> EXERCISE AIM: Write out the data word for word and drop any picture you find.

> Stored records:
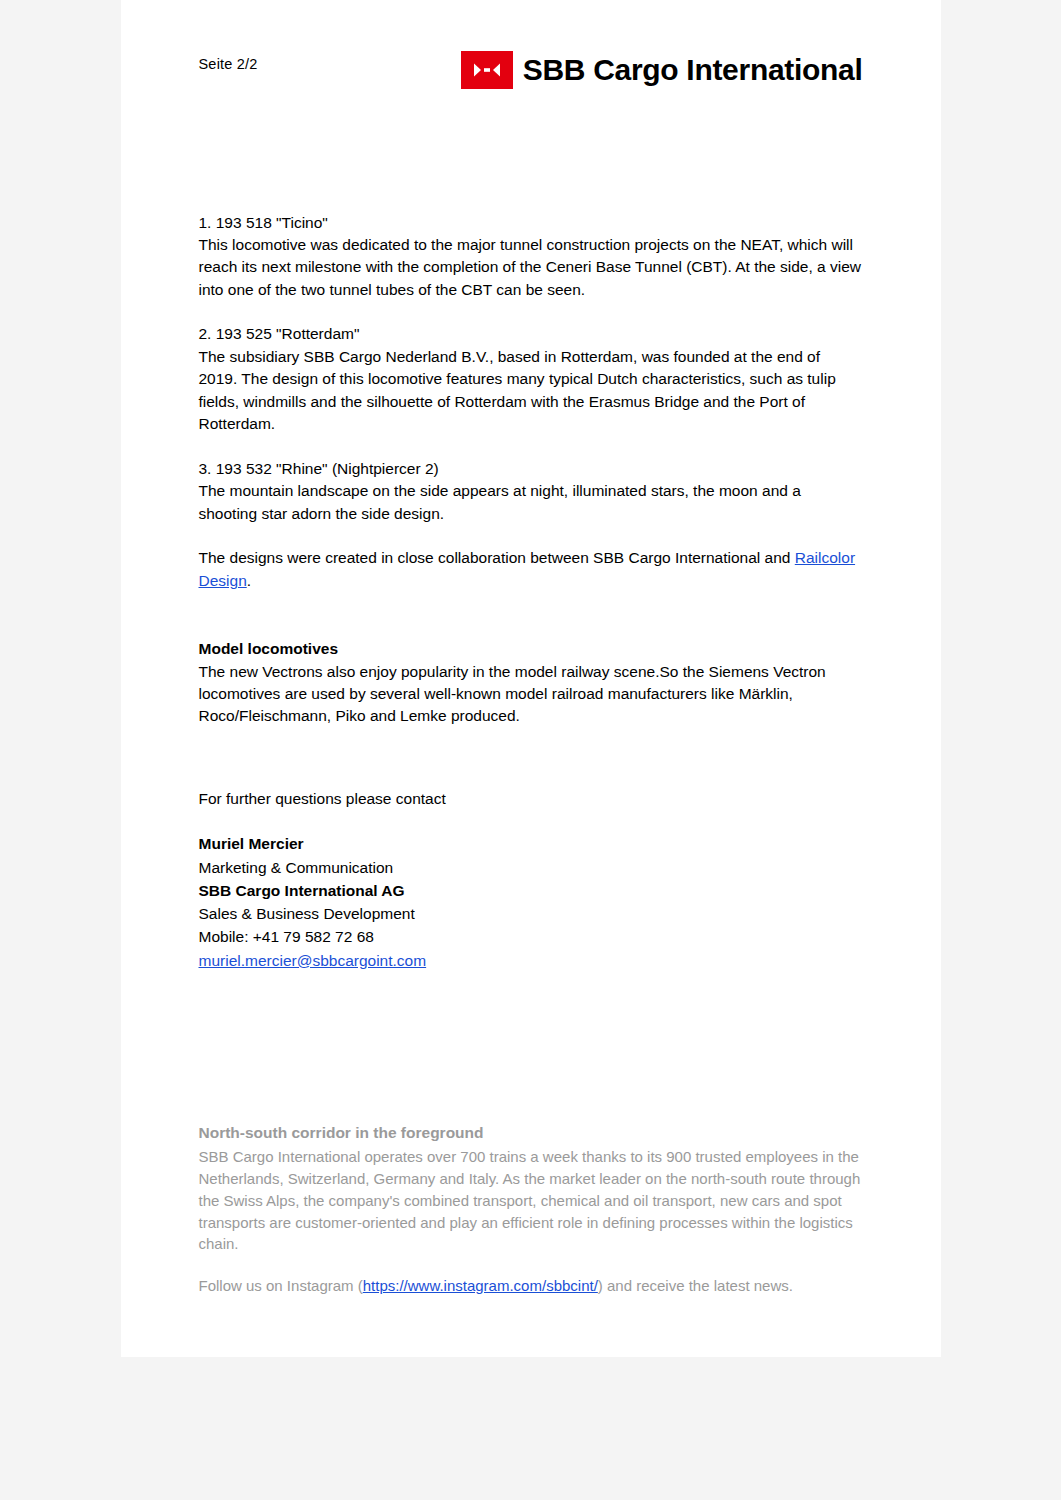Seite 2/2
SBB Cargo International
1. 193 518 "Ticino"
This locomotive was dedicated to the major tunnel construction projects on the NEAT, which will reach its next milestone with the completion of the Ceneri Base Tunnel (CBT). At the side, a view into one of the two tunnel tubes of the CBT can be seen.
2. 193 525 "Rotterdam"
The subsidiary SBB Cargo Nederland B.V., based in Rotterdam, was founded at the end of 2019. The design of this locomotive features many typical Dutch characteristics, such as tulip fields, windmills and the silhouette of Rotterdam with the Erasmus Bridge and the Port of Rotterdam.
3. 193 532 "Rhine" (Nightpiercer 2)
The mountain landscape on the side appears at night, illuminated stars, the moon and a shooting star adorn the side design.
The designs were created in close collaboration between SBB Cargo International and Railcolor Design.
Model locomotives
The new Vectrons also enjoy popularity in the model railway scene.So the Siemens Vectron locomotives are used by several well-known model railroad manufacturers like Märklin, Roco/Fleischmann, Piko and Lemke produced.
For further questions please contact
Muriel Mercier
Marketing & Communication
SBB Cargo International AG
Sales & Business Development
Mobile: +41 79 582 72 68
muriel.mercier@sbbcargoint.com
North-south corridor in the foreground
SBB Cargo International operates over 700 trains a week thanks to its 900 trusted employees in the Netherlands, Switzerland, Germany and Italy. As the market leader on the north-south route through the Swiss Alps, the company's combined transport, chemical and oil transport, new cars and spot transports are customer-oriented and play an efficient role in defining processes within the logistics chain.
Follow us on Instagram (https://www.instagram.com/sbbcint/) and receive the latest news.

> COMPLETED TASK:
Seite 2/2
SBB Cargo International
1. 193 518 "Ticino"
This locomotive was dedicated to the major tunnel construction projects on the NEAT, which will reach its next milestone with the completion of the Ceneri Base Tunnel (CBT). At the side, a view into one of the two tunnel tubes of the CBT can be seen.
2. 193 525 "Rotterdam"
The subsidiary SBB Cargo Nederland B.V., based in Rotterdam, was founded at the end of 2019. The design of this locomotive features many typical Dutch characteristics, such as tulip fields, windmills and the silhouette of Rotterdam with the Erasmus Bridge and the Port of Rotterdam.
3. 193 532 "Rhine" (Nightpiercer 2)
The mountain landscape on the side appears at night, illuminated stars, the moon and a shooting star adorn the side design.
The designs were created in close collaboration between SBB Cargo International and Railcolor Design.
Model locomotives
The new Vectrons also enjoy popularity in the model railway scene.So the Siemens Vectron locomotives are used by several well-known model railroad manufacturers like Märklin, Roco/Fleischmann, Piko and Lemke produced.
For further questions please contact
Muriel Mercier
Marketing & Communication
SBB Cargo International AG
Sales & Business Development
Mobile: +41 79 582 72 68
muriel.mercier@sbbcargoint.com
North-south corridor in the foreground
SBB Cargo International operates over 700 trains a week thanks to its 900 trusted employees in the Netherlands, Switzerland, Germany and Italy. As the market leader on the north-south route through the Swiss Alps, the company's combined transport, chemical and oil transport, new cars and spot transports are customer-oriented and play an efficient role in defining processes within the logistics chain.
Follow us on Instagram (https://www.instagram.com/sbbcint/) and receive the latest news.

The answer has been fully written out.